[EXERCISE REQUIREMENTS] Copy the lines of the entries below character for character, from the very first line through the line that contains "text at (212, 499): 92mm -> 22mm", and include that final line.

Collection entries
━━━━━━━━━━━━━━━━━━━━━━━━━━━━━━

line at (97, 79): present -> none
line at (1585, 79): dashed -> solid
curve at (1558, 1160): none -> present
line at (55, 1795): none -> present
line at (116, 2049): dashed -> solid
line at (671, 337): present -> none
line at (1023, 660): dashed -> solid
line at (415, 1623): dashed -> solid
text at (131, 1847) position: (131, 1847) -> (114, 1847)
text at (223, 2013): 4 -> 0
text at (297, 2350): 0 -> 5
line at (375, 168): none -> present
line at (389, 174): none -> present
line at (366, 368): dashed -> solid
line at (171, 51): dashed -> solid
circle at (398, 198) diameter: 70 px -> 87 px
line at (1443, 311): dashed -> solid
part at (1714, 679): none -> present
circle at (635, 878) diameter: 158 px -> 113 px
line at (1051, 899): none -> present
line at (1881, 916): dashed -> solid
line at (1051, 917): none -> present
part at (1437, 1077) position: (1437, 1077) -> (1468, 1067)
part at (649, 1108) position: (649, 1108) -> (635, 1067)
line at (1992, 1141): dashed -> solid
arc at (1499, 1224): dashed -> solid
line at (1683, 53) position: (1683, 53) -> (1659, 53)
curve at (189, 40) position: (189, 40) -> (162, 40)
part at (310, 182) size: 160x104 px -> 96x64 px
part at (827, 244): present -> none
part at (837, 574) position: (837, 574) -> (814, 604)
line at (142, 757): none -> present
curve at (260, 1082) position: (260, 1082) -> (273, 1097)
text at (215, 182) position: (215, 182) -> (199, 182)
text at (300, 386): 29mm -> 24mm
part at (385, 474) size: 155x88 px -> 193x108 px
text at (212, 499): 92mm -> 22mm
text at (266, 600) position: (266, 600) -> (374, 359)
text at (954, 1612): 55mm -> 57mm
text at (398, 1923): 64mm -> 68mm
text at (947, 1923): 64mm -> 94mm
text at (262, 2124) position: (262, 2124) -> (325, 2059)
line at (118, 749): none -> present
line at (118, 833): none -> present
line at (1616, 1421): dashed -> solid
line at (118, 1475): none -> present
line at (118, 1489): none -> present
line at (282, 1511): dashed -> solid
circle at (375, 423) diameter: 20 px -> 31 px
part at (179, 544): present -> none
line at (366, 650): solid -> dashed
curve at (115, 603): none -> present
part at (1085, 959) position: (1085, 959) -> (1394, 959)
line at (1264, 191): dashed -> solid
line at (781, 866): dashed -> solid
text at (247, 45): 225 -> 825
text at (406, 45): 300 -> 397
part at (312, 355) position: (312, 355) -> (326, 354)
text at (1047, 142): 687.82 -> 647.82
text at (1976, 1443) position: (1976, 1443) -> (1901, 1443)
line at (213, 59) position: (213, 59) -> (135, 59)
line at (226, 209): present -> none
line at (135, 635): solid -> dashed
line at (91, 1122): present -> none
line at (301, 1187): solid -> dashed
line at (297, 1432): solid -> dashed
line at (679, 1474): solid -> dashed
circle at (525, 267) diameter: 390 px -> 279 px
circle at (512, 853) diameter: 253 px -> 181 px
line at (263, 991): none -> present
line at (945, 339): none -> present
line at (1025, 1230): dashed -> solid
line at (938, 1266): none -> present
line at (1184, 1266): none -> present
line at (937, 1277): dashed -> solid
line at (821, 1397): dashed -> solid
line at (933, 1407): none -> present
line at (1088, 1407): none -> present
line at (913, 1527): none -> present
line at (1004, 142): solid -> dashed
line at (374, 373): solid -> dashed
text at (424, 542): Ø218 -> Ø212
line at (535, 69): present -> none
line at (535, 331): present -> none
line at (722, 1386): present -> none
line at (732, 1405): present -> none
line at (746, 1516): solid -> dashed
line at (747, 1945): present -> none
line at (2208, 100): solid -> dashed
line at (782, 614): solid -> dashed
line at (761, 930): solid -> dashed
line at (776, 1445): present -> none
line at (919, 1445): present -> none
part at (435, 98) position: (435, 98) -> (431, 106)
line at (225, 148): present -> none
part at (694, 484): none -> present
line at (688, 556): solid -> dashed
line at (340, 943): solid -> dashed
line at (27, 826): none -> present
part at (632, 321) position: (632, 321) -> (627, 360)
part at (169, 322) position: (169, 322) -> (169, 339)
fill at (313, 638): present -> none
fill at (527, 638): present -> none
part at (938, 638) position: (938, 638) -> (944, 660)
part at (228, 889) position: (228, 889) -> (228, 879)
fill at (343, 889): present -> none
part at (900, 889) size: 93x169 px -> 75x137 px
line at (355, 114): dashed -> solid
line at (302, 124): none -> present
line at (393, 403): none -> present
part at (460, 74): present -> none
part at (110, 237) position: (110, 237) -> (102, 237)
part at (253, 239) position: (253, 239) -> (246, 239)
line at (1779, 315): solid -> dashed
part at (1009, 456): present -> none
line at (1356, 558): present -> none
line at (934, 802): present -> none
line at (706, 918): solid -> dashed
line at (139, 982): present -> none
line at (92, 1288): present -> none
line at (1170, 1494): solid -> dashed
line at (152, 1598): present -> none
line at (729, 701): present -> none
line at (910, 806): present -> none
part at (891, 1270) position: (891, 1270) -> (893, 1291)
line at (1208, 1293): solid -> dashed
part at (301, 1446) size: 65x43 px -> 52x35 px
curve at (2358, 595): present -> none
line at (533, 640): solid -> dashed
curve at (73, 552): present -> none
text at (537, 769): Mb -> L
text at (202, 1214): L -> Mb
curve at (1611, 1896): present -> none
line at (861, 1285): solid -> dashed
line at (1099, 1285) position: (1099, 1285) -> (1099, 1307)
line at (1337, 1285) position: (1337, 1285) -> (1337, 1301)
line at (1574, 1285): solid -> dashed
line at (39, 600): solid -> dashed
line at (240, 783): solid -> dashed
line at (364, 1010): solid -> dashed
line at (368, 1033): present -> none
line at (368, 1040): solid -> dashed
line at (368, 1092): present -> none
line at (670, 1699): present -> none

━━━━━━━━━━━━━━━━━━━━━━━━━━━━━━

[OUTPUT OF THE EXERCISE]
line at (97, 79): present -> none
line at (1585, 79): dashed -> solid
curve at (1558, 1160): none -> present
line at (55, 1795): none -> present
line at (116, 2049): dashed -> solid
line at (671, 337): present -> none
line at (1023, 660): dashed -> solid
line at (415, 1623): dashed -> solid
text at (131, 1847) position: (131, 1847) -> (114, 1847)
text at (223, 2013): 4 -> 0
text at (297, 2350): 0 -> 5
line at (375, 168): none -> present
line at (389, 174): none -> present
line at (366, 368): dashed -> solid
line at (171, 51): dashed -> solid
circle at (398, 198) diameter: 70 px -> 87 px
line at (1443, 311): dashed -> solid
part at (1714, 679): none -> present
circle at (635, 878) diameter: 158 px -> 113 px
line at (1051, 899): none -> present
line at (1881, 916): dashed -> solid
line at (1051, 917): none -> present
part at (1437, 1077) position: (1437, 1077) -> (1468, 1067)
part at (649, 1108) position: (649, 1108) -> (635, 1067)
line at (1992, 1141): dashed -> solid
arc at (1499, 1224): dashed -> solid
line at (1683, 53) position: (1683, 53) -> (1659, 53)
curve at (189, 40) position: (189, 40) -> (162, 40)
part at (310, 182) size: 160x104 px -> 96x64 px
part at (827, 244): present -> none
part at (837, 574) position: (837, 574) -> (814, 604)
line at (142, 757): none -> present
curve at (260, 1082) position: (260, 1082) -> (273, 1097)
text at (215, 182) position: (215, 182) -> (199, 182)
text at (300, 386): 29mm -> 24mm
part at (385, 474) size: 155x88 px -> 193x108 px
text at (212, 499): 92mm -> 22mm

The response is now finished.